## GOAL OF THE EXERCISE
Below are the records. State how many of their lines contain "ring", with nothing else.

## INPUT FOR THIS TASK

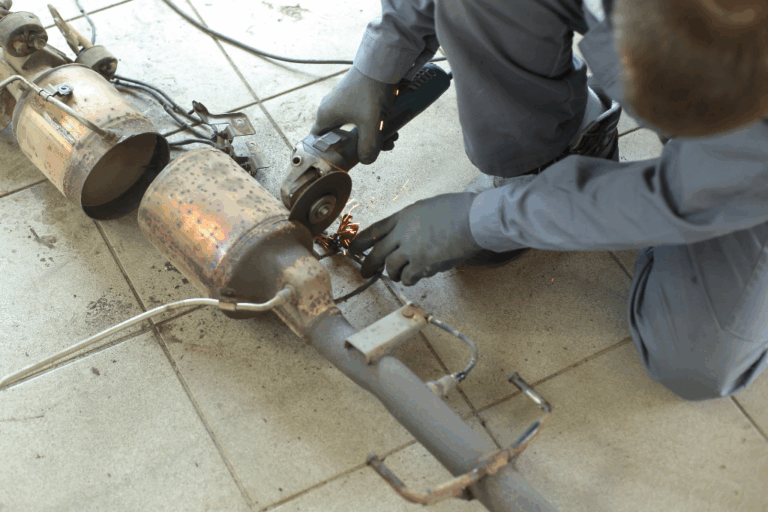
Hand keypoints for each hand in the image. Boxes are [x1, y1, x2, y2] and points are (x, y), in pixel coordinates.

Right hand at [311, 67, 396, 163]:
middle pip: (343, 137)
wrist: (382, 63)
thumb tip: (366, 161)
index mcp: (326, 116)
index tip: (343, 160)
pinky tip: (392, 128)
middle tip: (378, 150)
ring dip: (374, 136)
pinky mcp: (357, 97)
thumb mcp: (370, 124)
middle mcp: (331, 109)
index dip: (328, 153)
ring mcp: (344, 102)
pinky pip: (364, 117)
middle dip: (362, 146)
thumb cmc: (369, 91)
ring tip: (391, 139)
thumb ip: (368, 147)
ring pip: (357, 128)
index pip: (318, 141)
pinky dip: (376, 125)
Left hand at [349, 193, 482, 285]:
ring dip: (393, 273)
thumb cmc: (458, 210)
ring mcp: (412, 250)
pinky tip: (414, 277)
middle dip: (369, 265)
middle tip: (365, 273)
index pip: (376, 230)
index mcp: (404, 216)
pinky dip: (409, 279)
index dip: (361, 241)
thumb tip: (409, 235)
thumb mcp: (428, 207)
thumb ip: (414, 221)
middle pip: (377, 252)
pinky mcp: (423, 265)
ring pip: (391, 268)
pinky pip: (408, 277)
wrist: (473, 220)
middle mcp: (403, 233)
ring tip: (398, 275)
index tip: (353, 249)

## EXERCISE OUTPUT
8